- [EXERCISE GOAL] Report every line of the material below that contains the word "Allahov", copying each such line in full.

- [DATA EXTRACT]
────────────────

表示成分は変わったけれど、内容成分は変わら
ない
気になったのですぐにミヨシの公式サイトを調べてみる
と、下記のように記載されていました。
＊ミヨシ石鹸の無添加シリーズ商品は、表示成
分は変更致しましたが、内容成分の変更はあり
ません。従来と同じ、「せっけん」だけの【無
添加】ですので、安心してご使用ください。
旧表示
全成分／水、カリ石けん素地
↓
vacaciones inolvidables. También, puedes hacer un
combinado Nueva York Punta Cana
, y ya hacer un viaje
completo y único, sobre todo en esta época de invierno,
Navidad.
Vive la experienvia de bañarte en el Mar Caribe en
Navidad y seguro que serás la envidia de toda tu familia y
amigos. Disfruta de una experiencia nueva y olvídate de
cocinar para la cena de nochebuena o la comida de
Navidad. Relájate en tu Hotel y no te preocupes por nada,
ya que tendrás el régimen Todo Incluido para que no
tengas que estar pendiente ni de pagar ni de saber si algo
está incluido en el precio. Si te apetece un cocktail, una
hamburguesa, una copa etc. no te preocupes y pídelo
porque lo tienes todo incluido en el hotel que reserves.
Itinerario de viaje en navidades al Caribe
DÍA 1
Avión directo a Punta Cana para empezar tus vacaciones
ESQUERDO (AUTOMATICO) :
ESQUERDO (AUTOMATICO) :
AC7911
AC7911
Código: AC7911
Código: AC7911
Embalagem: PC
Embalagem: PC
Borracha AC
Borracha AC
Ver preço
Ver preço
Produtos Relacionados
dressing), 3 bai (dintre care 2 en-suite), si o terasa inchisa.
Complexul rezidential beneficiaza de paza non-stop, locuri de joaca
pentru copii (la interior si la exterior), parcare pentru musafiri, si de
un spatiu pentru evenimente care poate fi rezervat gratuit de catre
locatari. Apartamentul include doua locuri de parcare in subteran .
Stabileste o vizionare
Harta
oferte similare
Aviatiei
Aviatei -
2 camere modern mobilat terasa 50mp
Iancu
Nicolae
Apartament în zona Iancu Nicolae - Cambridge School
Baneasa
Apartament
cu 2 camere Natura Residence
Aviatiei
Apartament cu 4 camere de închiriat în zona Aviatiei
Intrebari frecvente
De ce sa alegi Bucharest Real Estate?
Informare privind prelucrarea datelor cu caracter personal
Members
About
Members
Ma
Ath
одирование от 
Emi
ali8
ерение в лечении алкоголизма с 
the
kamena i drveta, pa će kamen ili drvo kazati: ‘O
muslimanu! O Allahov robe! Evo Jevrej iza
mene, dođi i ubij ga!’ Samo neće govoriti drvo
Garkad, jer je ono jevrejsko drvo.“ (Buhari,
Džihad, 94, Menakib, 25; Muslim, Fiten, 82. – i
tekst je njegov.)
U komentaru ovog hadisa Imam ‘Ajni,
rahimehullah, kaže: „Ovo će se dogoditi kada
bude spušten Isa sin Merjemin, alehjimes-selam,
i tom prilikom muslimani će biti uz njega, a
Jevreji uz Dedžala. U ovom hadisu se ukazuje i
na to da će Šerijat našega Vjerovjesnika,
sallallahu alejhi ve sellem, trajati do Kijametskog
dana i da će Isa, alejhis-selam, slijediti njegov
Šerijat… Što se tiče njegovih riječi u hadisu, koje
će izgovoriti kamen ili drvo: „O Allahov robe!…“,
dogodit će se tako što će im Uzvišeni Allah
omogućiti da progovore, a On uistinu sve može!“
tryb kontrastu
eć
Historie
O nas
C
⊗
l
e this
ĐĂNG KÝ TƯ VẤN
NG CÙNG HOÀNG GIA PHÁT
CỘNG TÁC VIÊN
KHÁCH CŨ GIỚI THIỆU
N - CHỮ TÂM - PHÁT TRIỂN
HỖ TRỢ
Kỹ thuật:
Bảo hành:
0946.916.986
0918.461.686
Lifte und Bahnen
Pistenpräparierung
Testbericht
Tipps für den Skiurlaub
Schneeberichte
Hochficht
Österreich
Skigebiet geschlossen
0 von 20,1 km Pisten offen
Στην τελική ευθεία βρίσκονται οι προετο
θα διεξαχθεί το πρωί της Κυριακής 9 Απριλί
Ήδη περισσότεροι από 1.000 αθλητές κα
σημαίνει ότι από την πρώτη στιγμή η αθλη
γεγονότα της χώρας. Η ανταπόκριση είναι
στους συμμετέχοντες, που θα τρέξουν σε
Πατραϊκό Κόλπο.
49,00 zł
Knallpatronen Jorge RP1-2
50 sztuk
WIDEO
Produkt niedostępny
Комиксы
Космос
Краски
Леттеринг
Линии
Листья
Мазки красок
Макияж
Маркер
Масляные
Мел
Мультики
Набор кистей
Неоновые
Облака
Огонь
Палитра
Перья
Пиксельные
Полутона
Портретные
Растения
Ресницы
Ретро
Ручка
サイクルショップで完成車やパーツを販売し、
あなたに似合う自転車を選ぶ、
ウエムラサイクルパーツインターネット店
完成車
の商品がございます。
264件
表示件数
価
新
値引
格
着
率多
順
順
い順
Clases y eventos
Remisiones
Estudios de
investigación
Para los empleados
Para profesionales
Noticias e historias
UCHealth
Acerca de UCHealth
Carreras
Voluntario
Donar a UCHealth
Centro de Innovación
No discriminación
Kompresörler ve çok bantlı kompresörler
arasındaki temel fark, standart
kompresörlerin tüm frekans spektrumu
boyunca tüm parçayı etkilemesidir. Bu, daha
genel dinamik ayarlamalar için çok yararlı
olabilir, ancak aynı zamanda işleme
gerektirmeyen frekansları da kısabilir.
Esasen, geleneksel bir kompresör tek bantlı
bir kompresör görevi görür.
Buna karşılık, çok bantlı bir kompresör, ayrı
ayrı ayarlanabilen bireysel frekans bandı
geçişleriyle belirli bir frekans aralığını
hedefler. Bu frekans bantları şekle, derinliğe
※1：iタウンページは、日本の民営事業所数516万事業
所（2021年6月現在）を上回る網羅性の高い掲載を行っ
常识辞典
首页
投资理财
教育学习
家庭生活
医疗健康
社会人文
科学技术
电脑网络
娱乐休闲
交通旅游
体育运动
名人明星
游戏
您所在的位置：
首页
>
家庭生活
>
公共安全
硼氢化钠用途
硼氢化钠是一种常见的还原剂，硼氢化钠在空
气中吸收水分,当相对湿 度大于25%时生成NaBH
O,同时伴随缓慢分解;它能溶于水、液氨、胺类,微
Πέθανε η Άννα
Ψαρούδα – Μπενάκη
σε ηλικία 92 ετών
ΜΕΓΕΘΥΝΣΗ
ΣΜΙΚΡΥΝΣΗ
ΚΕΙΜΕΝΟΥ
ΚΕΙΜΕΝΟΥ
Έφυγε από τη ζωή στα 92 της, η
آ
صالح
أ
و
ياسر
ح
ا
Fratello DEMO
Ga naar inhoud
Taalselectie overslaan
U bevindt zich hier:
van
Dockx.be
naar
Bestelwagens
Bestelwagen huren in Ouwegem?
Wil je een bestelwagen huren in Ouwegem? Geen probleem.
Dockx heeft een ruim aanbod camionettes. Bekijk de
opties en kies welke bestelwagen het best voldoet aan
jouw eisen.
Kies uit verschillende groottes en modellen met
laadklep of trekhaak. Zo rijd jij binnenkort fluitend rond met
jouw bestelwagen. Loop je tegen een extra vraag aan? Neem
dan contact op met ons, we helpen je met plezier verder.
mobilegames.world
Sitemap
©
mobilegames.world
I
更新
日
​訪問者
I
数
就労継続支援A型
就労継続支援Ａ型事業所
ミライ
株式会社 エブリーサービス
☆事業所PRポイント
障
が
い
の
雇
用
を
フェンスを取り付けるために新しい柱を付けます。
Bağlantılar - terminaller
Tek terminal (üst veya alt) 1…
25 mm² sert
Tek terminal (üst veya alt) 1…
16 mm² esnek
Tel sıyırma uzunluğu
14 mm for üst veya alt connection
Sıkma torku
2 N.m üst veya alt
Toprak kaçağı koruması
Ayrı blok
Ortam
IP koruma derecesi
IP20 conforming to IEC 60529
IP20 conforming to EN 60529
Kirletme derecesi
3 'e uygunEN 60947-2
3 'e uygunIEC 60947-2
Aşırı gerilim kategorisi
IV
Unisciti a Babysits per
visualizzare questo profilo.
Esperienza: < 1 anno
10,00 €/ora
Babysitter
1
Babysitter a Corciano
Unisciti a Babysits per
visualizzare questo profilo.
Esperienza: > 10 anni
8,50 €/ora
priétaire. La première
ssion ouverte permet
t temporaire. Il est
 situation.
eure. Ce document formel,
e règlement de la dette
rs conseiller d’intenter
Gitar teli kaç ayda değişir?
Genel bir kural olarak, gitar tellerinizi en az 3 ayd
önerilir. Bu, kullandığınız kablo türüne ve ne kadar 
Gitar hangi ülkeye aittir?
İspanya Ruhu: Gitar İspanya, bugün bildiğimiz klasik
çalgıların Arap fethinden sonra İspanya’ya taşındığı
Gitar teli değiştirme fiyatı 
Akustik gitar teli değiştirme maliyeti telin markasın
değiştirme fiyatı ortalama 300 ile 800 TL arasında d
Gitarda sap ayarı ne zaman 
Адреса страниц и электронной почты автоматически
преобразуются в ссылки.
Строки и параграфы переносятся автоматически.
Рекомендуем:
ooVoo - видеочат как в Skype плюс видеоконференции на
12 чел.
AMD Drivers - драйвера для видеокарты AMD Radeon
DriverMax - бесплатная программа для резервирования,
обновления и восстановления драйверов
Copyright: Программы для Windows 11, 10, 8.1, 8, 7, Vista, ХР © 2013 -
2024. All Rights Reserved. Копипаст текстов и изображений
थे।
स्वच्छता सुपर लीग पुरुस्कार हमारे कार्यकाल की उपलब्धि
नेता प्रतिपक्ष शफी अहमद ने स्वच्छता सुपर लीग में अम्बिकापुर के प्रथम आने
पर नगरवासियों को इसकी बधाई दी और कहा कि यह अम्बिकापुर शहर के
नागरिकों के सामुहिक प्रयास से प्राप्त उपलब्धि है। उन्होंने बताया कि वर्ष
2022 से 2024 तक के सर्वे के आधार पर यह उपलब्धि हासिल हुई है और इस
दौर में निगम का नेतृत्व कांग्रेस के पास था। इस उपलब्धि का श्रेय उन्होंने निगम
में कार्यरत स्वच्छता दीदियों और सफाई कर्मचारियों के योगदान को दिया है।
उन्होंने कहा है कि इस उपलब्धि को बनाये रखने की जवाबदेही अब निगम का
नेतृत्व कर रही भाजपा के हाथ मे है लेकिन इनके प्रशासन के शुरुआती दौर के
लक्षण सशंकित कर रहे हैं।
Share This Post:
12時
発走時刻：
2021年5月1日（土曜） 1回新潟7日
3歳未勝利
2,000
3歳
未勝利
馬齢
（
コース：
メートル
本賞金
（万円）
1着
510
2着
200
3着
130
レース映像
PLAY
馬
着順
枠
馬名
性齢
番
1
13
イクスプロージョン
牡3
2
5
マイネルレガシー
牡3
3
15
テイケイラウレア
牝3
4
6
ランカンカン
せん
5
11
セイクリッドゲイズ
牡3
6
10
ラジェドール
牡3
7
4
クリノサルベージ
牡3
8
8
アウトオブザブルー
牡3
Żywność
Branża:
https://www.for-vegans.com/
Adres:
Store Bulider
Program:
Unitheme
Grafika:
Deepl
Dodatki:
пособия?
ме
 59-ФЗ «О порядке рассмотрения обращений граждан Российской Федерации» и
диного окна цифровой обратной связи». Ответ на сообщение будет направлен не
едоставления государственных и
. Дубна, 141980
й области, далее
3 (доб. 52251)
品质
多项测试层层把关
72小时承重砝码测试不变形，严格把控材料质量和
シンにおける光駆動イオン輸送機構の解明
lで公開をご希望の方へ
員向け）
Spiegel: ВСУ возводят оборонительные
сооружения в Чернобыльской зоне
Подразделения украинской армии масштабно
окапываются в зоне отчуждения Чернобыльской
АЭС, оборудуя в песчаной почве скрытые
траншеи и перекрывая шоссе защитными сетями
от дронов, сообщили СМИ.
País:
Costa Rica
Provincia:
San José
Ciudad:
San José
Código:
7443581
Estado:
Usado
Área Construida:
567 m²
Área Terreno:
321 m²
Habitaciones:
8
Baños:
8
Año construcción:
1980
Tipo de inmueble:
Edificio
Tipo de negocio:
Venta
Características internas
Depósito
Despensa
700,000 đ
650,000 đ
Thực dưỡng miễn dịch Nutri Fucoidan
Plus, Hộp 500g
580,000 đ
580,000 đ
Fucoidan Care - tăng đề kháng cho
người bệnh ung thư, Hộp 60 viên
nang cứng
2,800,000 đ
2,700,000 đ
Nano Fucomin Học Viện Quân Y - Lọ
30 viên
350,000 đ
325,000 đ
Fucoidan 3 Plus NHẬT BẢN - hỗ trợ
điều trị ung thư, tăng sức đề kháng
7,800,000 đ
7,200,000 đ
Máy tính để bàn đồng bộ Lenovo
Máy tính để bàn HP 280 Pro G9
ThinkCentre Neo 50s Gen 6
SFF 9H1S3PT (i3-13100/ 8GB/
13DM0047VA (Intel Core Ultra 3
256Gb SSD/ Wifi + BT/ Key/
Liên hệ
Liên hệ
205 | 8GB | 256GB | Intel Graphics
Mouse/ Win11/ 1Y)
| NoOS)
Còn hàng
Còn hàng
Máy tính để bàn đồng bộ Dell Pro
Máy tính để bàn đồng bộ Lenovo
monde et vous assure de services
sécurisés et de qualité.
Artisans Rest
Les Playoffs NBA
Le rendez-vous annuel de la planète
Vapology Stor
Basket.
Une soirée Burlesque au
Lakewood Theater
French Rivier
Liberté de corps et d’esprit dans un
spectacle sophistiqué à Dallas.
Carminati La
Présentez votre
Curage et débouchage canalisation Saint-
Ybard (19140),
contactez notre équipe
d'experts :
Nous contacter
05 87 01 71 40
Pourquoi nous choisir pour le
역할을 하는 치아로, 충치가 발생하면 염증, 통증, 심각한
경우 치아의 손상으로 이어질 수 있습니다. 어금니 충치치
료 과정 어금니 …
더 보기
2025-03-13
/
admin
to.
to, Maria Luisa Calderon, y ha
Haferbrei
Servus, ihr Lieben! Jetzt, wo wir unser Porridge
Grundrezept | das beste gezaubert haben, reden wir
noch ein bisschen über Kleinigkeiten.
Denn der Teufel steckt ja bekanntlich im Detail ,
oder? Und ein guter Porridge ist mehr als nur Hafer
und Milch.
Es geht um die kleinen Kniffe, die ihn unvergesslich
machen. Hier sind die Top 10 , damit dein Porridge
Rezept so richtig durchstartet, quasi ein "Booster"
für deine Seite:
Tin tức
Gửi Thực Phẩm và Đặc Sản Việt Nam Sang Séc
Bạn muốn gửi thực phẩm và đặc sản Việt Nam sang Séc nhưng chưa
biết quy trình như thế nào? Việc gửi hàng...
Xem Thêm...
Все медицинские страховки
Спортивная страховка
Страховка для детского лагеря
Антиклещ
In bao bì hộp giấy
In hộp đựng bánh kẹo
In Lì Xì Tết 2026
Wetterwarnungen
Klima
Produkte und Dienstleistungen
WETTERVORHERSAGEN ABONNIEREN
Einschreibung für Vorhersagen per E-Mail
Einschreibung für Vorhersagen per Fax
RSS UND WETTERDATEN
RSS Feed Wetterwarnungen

────────────────

- [COMPLETED EXERCISE]
muslimanu! O Allahov robe! Evo Jevrej iza
će izgovoriti kamen ili drvo: „O Allahov robe!…“,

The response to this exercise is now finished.